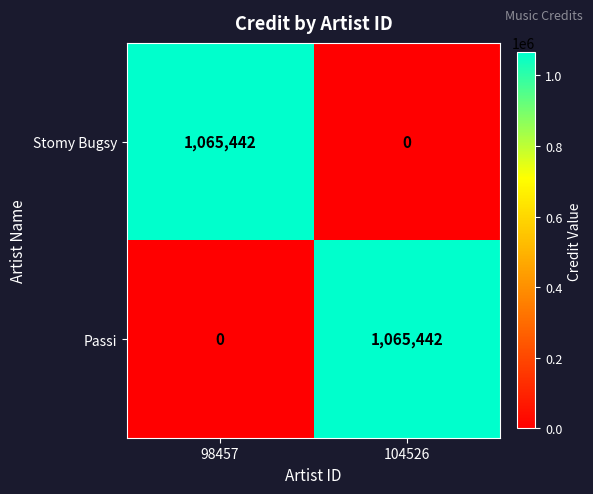

Reading right to left, extract all data points from this chart.

Stomy Bugsy: 104526=0	98457=1065442
Passi: 104526=1065442	98457=0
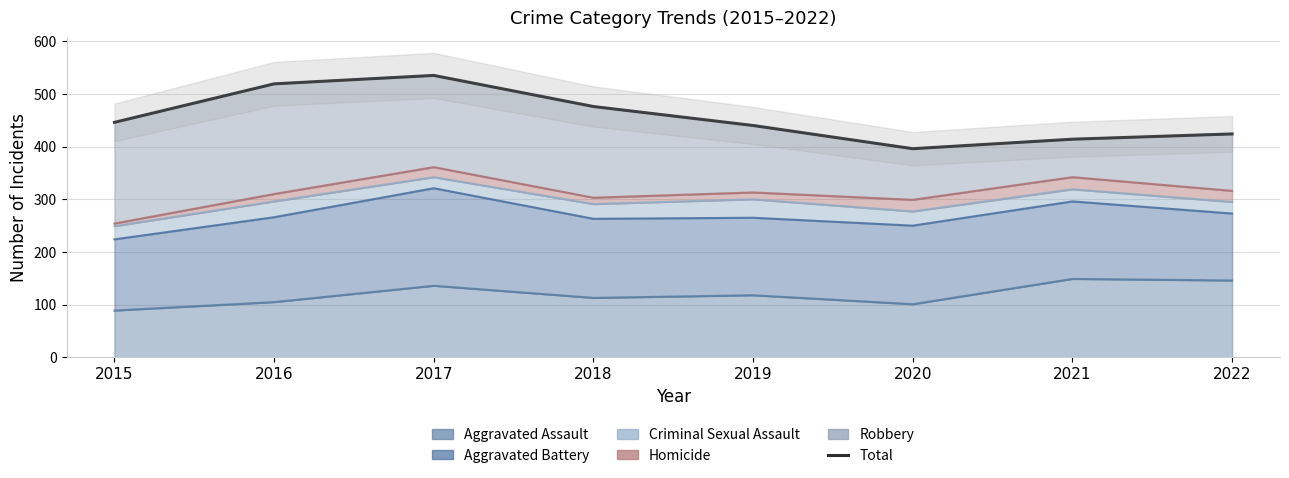

How many series are shown in this chart?

1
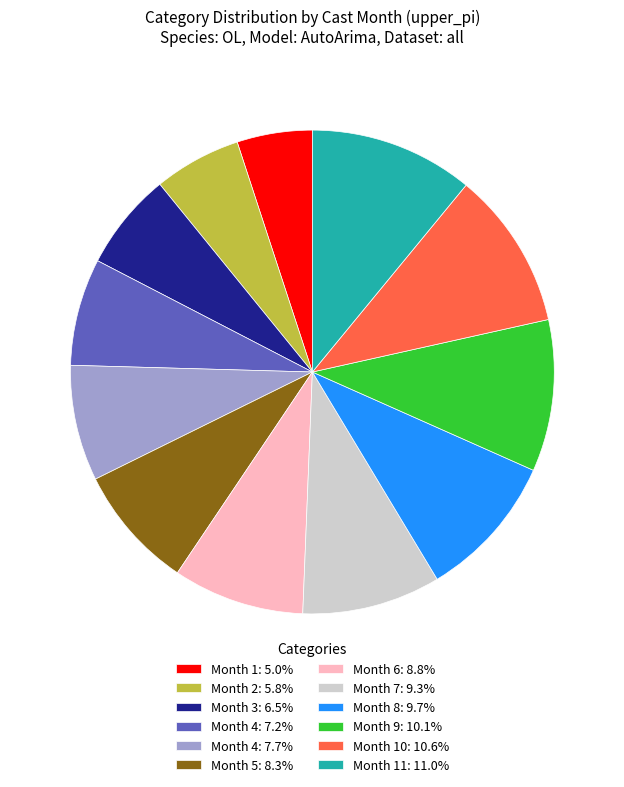

What is the ratio of the value at Month 8: 9.7% to the value at Month 10: 10.6%?

0.9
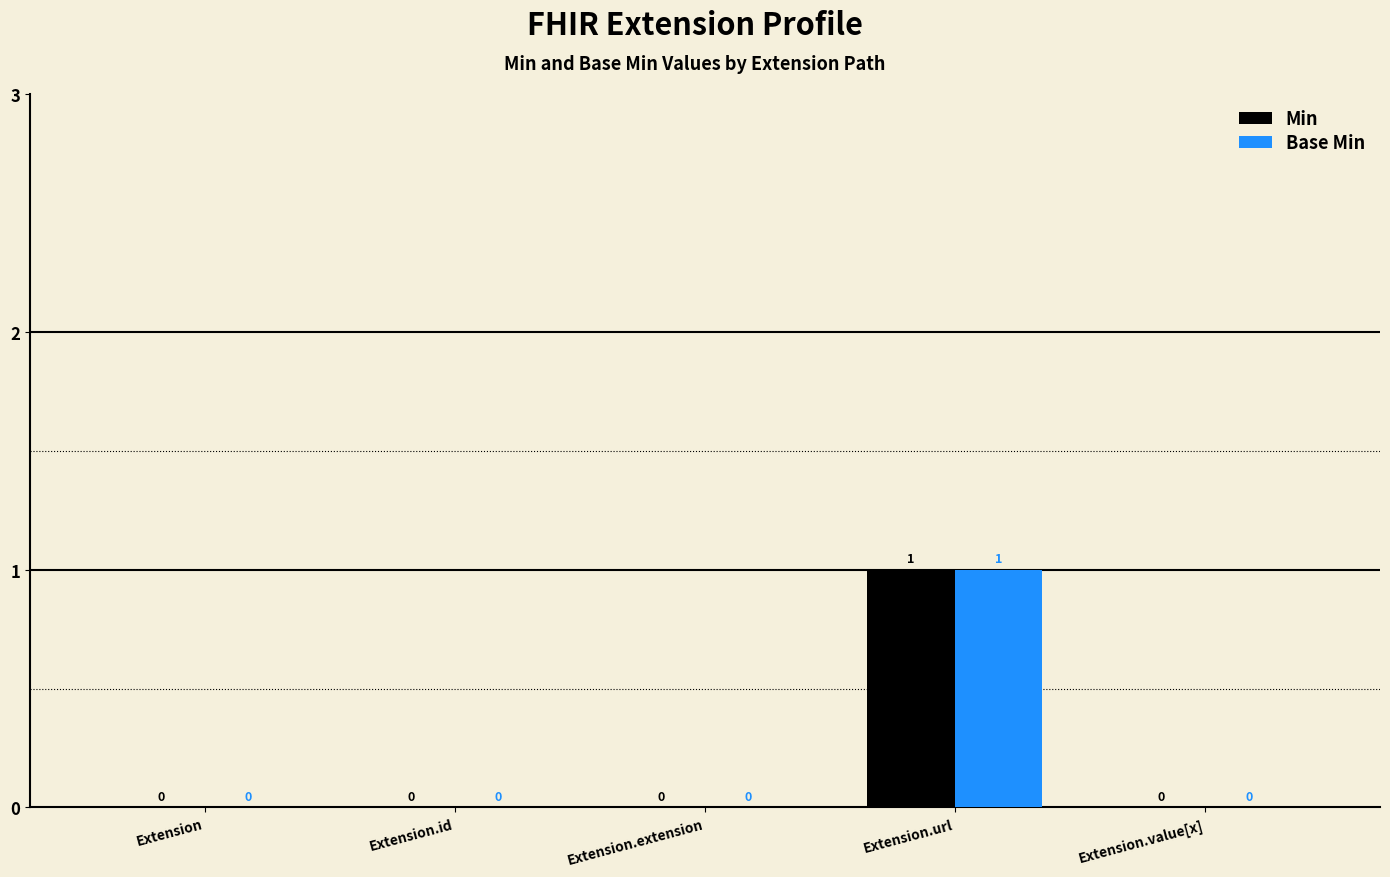

How many Min values are between 0 and 1?

5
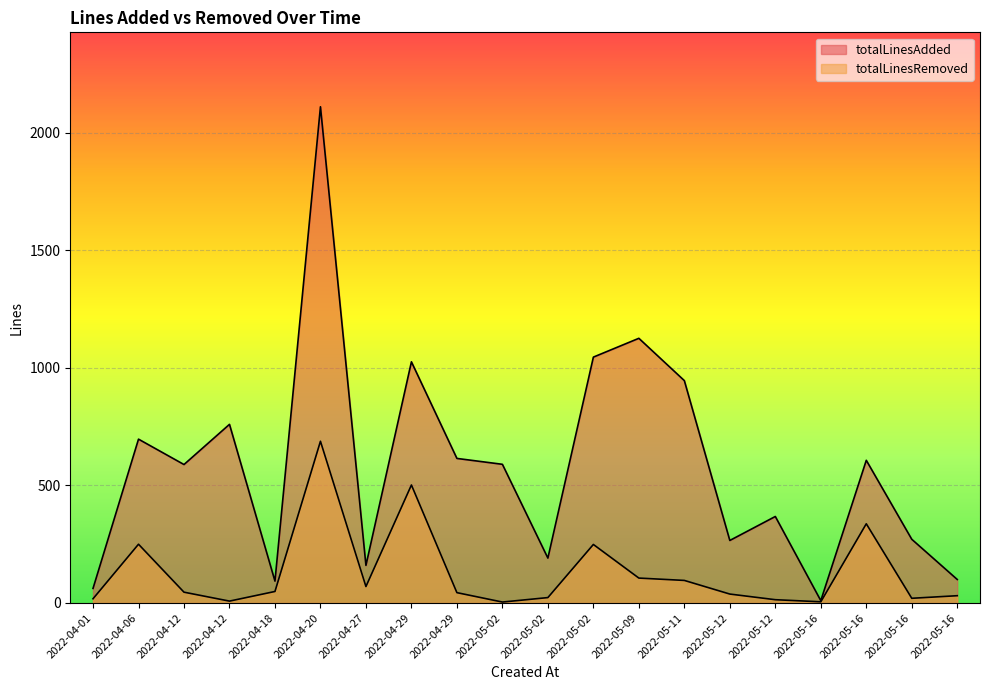

Reading right to left, list all the values displayed in this chart.

totalLinesAdded: 2022-05-16=100	2022-05-16=271	2022-05-16=607	2022-05-16=10	2022-05-12=368	2022-05-12=266	2022-05-11=946	2022-05-09=1126	2022-05-02=1046	2022-05-02=191	2022-05-02=590	2022-04-29=615	2022-04-29=1026	2022-04-27=160	2022-04-20=2111	2022-04-18=93	2022-04-12=760	2022-04-12=589	2022-04-06=697	2022-04-01=62
totalLinesRemoved: 2022-05-16=31	2022-05-16=20	2022-05-16=337	2022-05-16=5	2022-05-12=14	2022-05-12=38	2022-05-11=96	2022-05-09=106	2022-05-02=249	2022-05-02=23	2022-05-02=4	2022-04-29=44	2022-04-29=502	2022-04-27=70	2022-04-20=688	2022-04-18=49	2022-04-12=8	2022-04-12=46	2022-04-06=250	2022-04-01=18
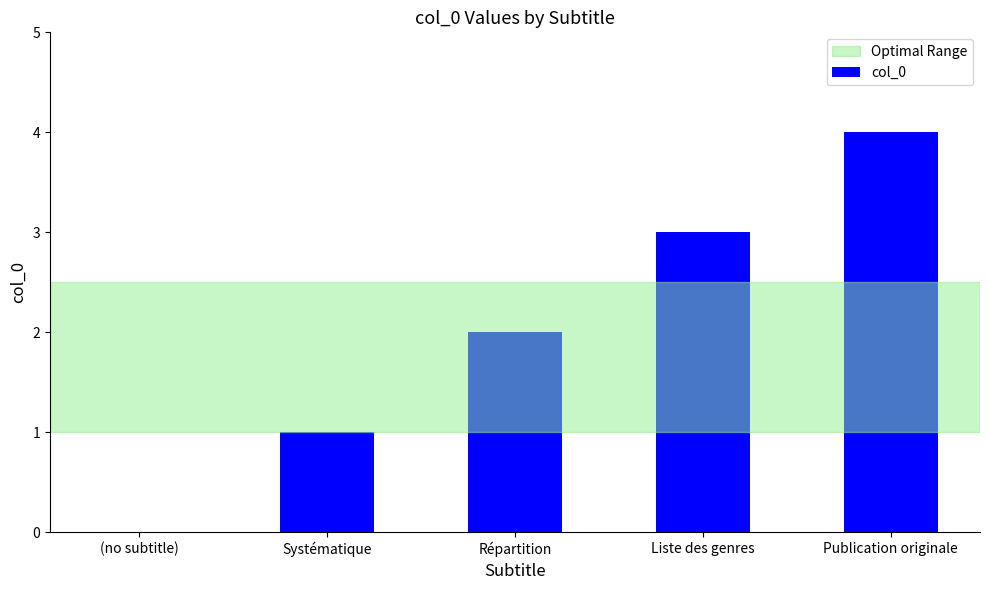

True or false: the data shows 2 at Systématique.

False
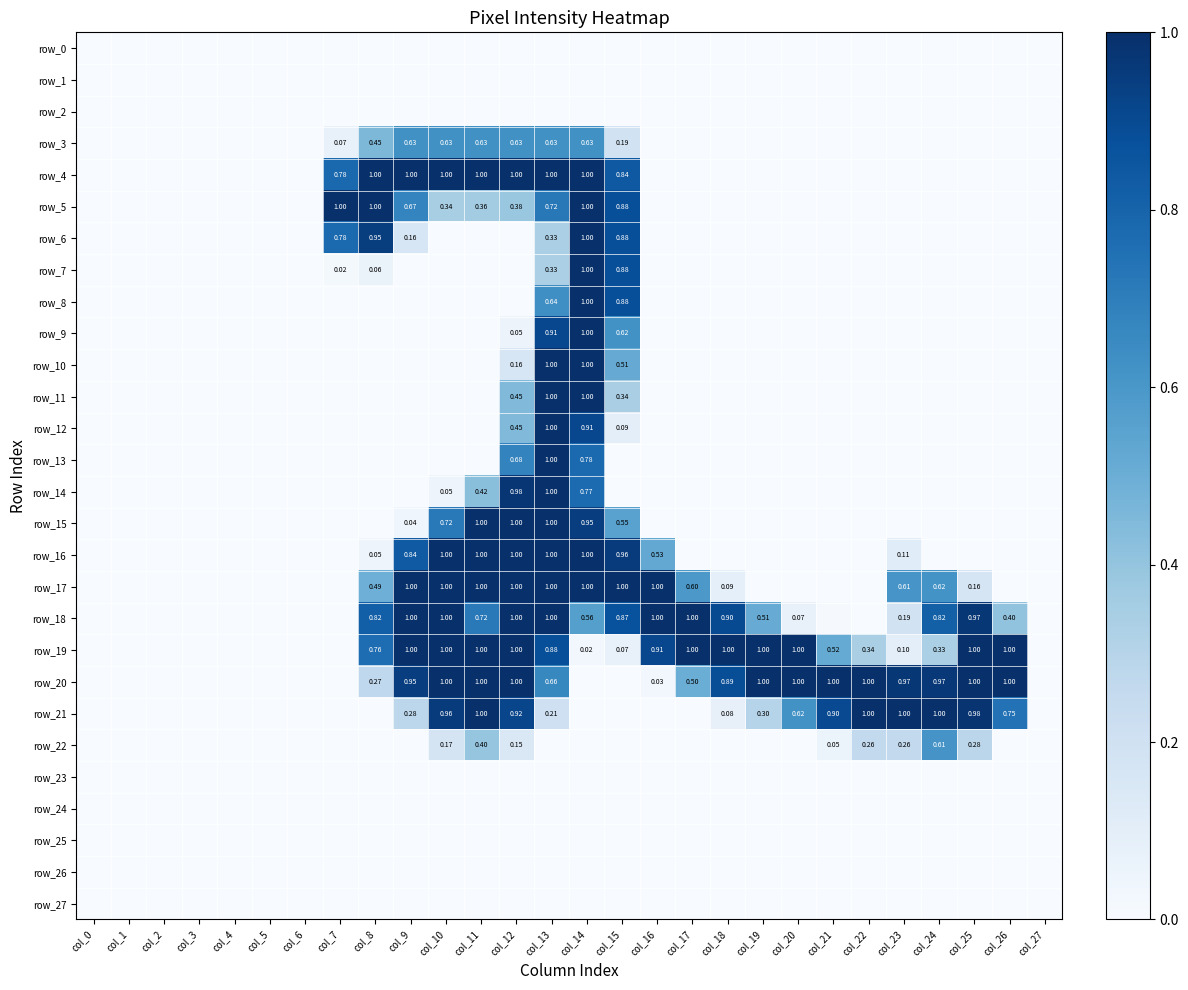

Which has a higher value, col_1 or col_26?

col_1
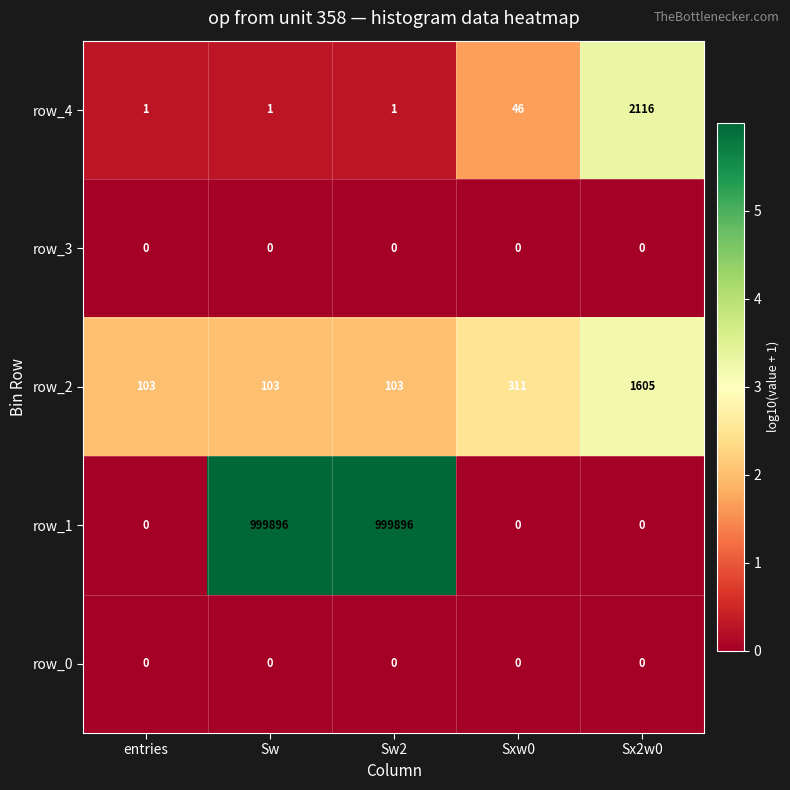

Which series has the largest range (max minus min)?

row_1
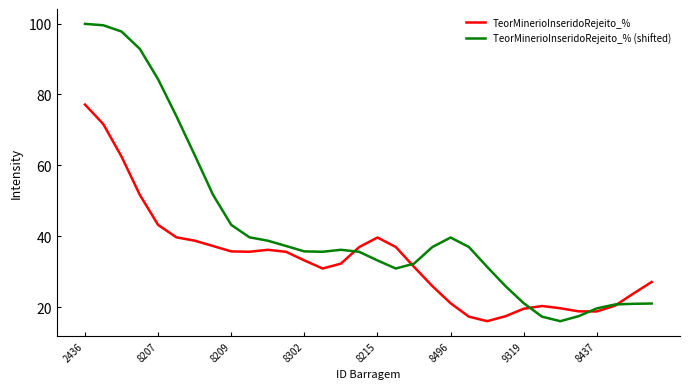

How many intersections are there between TeorMinerioInseridoRejeito_% (shifted) and TeorMinerioInseridoRejeito_%?

5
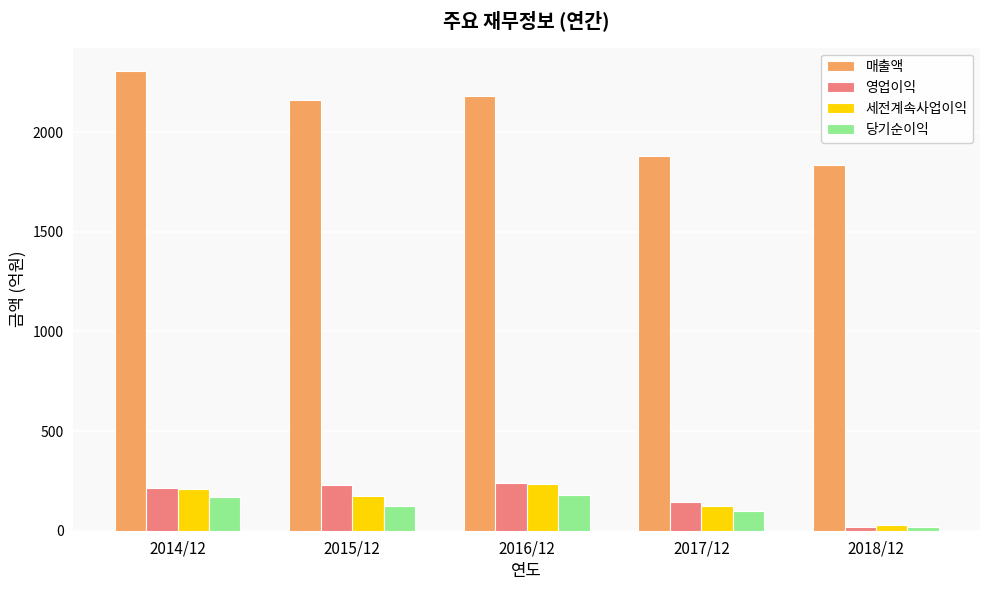

Count the number of data series in this chart.

4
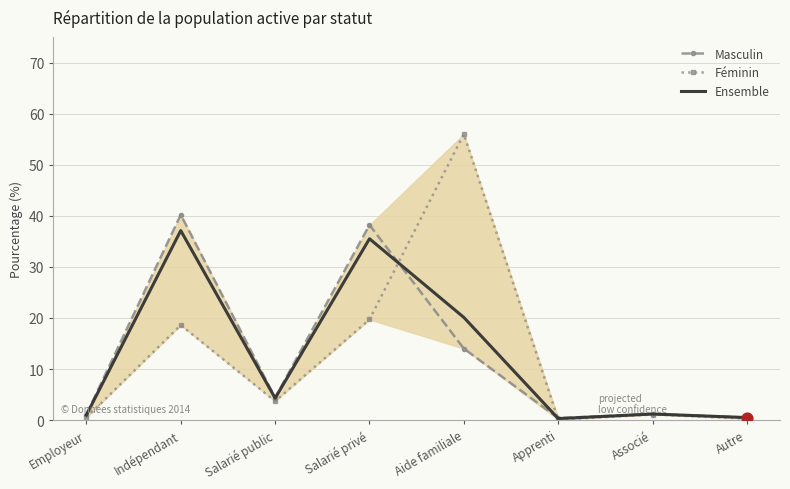

Which series reaches the maximum Y coordinate?

Féminin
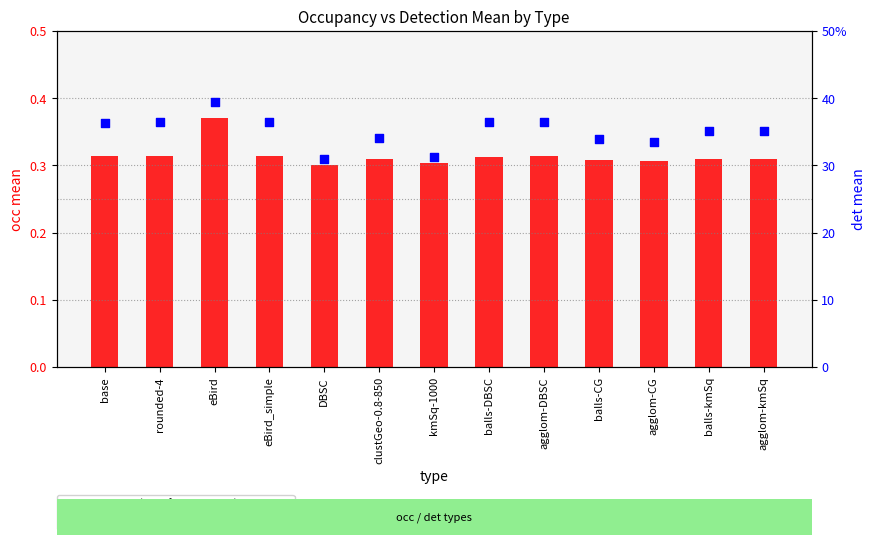

Which series contains the highest Y value?

det mean (percentile rank within sample)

Exercise: Which lines above contain the word "this"? Gather each one and copy it in full.

Exercise result:
Reading right to left, extract all data points from this chart.
How many series are shown in this chart?
Reading right to left, list all the values displayed in this chart.
Count the number of data series in this chart.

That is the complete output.